Dataset excerpt.
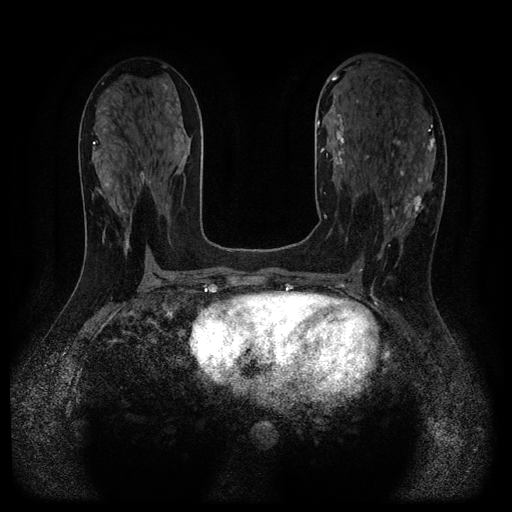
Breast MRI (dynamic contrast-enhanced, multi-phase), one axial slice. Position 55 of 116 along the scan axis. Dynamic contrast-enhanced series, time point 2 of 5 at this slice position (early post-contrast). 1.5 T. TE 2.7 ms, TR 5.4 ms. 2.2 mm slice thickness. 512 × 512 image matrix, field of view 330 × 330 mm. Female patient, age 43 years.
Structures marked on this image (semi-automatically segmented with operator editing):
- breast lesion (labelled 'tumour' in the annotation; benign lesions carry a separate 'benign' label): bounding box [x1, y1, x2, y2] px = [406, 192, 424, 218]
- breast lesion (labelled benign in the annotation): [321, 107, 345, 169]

Requirement. Word for word, quote the lines from the line containing "Structures marked on" through the end of the material, both included, and nothing else.

Result.
Structures marked on this image (semi-automatically segmented with operator editing):
- breast lesion (labelled 'tumour' in the annotation; benign lesions carry a separate 'benign' label): bounding box [x1, y1, x2, y2] px = [406, 192, 424, 218]
- breast lesion (labelled benign in the annotation): [321, 107, 345, 169]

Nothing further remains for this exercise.